The edges improve although are still far from razor-sharp, but then again I *am* shooting through a couple of miles of turbulent air, and this is a tiny crop. There's a bit of green-blue-purple CA.

The same crop as above, shot at f/8, but with CA correction and some sharpening in Photoshop. This was taken at ISO 400 with noise reduction turned right down. Let us not speak of the corners.

As was the fashion at the time the 75-205mm was sold as a quasi-macro lens. It doesn't have a special macro mode, it just focuses very closely, down to around 1:4 life-size. Just for fun here's my Mamiya C33 at the minimum focus distance, 205mm, f/11:


The 75-205mm is surprisingly sharp up close but suffers from purple fringing, and of course the depth of field is tiny, here shown at f/3.8 and then f/11:


I said awkward. It's a push-pull-twisty-turny telephoto zoom with a fairly loose focusing control. Autofocus was invented for telephoto lenses and basically killed off manual focus telephoto zooms; you can still buy manual focus prime lenses today, because they're classy, but no-one sells a manual focus telezoom any more.

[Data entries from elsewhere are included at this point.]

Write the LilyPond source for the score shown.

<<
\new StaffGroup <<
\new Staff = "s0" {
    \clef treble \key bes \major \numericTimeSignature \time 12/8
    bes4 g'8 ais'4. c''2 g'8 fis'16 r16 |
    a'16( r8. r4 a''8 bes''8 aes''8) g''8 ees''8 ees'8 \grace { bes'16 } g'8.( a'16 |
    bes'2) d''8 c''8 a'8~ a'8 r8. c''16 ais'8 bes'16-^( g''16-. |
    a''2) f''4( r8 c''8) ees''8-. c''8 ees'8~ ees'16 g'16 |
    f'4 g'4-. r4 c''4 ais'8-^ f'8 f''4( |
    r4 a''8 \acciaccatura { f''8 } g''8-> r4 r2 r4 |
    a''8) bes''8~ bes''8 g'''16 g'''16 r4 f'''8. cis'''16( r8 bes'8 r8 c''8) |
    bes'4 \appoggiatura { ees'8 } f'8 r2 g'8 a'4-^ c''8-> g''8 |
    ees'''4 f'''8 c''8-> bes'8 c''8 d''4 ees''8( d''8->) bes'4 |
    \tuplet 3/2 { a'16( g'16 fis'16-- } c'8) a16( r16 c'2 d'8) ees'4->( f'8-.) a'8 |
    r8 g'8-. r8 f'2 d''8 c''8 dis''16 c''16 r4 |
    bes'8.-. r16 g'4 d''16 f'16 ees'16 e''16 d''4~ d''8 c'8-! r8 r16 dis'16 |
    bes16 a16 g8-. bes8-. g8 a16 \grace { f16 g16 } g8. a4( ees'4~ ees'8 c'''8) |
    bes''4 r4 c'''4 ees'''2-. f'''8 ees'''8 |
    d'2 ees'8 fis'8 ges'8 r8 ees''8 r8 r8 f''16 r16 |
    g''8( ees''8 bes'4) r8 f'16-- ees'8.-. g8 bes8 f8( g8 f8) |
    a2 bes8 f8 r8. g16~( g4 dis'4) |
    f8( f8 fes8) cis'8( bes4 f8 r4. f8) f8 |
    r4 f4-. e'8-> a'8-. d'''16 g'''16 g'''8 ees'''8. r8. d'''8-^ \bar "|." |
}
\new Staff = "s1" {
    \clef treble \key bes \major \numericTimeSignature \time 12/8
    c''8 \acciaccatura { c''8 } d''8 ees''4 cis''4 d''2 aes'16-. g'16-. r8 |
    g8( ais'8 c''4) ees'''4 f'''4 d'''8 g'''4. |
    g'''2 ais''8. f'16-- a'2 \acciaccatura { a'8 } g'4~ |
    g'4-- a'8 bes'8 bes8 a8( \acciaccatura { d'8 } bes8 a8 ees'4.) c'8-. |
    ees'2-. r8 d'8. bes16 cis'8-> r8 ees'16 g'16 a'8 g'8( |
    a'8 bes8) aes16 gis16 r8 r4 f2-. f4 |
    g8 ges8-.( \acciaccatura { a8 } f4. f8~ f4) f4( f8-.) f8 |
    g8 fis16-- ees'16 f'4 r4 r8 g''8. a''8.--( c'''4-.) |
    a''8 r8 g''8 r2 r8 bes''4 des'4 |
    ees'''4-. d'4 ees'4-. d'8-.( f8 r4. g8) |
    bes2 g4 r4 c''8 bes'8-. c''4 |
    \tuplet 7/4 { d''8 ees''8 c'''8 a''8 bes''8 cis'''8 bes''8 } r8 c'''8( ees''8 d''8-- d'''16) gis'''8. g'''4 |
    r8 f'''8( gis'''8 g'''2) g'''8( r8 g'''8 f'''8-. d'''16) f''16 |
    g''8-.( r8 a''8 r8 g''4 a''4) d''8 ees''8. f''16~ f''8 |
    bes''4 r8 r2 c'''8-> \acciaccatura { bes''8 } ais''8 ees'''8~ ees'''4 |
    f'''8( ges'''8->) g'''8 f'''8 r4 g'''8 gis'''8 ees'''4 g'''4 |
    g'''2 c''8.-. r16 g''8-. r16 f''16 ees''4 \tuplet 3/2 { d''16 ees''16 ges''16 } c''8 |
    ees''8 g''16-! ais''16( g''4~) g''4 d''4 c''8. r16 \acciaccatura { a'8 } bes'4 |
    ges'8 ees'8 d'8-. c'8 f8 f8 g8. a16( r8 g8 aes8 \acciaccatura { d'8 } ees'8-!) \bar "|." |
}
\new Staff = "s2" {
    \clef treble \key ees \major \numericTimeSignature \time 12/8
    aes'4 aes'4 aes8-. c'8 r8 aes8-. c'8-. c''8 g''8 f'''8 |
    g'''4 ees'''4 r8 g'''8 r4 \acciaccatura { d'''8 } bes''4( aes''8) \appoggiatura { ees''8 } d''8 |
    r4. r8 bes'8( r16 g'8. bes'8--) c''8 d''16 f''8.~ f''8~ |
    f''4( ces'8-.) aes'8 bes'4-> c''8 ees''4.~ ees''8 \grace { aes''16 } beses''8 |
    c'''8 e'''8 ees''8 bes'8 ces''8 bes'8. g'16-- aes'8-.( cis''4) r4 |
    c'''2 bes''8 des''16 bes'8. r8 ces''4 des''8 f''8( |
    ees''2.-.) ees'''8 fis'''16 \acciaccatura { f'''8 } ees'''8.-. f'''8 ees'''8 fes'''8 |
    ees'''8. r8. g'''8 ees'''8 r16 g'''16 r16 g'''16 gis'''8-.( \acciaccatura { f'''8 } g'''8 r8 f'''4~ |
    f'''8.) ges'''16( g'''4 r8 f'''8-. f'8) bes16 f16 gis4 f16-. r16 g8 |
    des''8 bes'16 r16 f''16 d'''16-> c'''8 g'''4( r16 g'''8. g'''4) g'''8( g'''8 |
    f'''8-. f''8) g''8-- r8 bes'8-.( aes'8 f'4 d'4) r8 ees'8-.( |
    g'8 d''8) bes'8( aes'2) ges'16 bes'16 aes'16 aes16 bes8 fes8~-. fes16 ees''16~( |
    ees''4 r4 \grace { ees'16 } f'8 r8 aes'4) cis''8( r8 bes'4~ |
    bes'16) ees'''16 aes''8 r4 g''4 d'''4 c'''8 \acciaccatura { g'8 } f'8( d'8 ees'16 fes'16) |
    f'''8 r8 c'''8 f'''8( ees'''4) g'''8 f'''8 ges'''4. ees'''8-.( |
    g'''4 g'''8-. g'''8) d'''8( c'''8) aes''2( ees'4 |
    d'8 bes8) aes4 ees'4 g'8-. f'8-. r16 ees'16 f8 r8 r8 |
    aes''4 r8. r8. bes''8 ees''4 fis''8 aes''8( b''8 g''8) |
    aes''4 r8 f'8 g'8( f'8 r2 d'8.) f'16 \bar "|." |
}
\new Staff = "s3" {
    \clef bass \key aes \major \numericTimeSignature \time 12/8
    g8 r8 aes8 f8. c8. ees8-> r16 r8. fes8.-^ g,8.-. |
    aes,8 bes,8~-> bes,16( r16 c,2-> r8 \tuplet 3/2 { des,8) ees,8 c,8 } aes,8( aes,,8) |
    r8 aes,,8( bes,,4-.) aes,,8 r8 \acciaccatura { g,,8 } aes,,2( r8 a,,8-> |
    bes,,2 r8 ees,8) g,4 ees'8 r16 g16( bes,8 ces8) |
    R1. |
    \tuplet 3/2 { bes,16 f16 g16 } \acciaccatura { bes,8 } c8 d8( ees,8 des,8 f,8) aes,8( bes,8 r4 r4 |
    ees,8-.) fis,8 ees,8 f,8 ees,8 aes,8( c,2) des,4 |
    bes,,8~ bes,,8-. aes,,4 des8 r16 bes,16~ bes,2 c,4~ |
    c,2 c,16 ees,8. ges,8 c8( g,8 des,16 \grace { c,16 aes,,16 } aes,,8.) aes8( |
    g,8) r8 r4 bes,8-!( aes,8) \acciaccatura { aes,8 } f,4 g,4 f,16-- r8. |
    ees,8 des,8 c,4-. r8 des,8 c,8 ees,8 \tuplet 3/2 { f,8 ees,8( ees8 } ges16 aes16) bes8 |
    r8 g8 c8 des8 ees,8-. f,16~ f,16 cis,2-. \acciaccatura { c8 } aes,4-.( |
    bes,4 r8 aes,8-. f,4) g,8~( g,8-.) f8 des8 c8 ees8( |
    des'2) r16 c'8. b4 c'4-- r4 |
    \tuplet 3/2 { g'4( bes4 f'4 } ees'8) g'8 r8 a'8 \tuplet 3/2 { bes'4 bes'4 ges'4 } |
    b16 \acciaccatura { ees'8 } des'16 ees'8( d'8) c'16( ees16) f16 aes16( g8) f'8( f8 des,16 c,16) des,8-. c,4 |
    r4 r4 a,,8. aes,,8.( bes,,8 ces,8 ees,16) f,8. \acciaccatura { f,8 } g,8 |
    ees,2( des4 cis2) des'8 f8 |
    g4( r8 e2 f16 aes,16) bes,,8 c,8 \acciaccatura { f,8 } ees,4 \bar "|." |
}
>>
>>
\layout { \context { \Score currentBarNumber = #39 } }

For video use it's a non-starter for any number of reasons, not least because it's varifocal. Perhaps if you hanker for the desaturated, heavily vignetted, watery look of 1970s zoom lens cinematography it might work, but even then it's not zoomy enough to recreate the likes of Barry Lyndon or those lesbian vampire films with Brigitte Lahaie. Or those godawful films by Tinto Brass where he just zooms the lens in and out and cuts between shots at random. If you want to make a lesbian vampire film you'll need to get hold of a bunch of naked virgins and a castle, and that's difficult - in fact you'll have exactly the same problems that made life hard for real-life vampires.


Also fake blood. As a consequence the 75-205mm f/3.8 and its ilk are widely available cheaply on eBay and in second-hand shops across the land because no-one wants them. The 75-205mm f/3.8 was one of about half a dozen telephoto zooms sold by Vivitar with a similar specification; it appears to be less common than the others. Of course nowadays your digital SLR probably came with a decent-but-slow telephoto zoom lens and both Nikon and Canon will sell you reasonably-priced, very sharp, autofocus 70-200mm f/4 lenses with or without image stabilisation, the end. And also, yes, as a full-frame 35mm lens it will adapt for mirrorless cameras, but it would be incredibly unbalanced and I dread to think how you would hold it comfortably.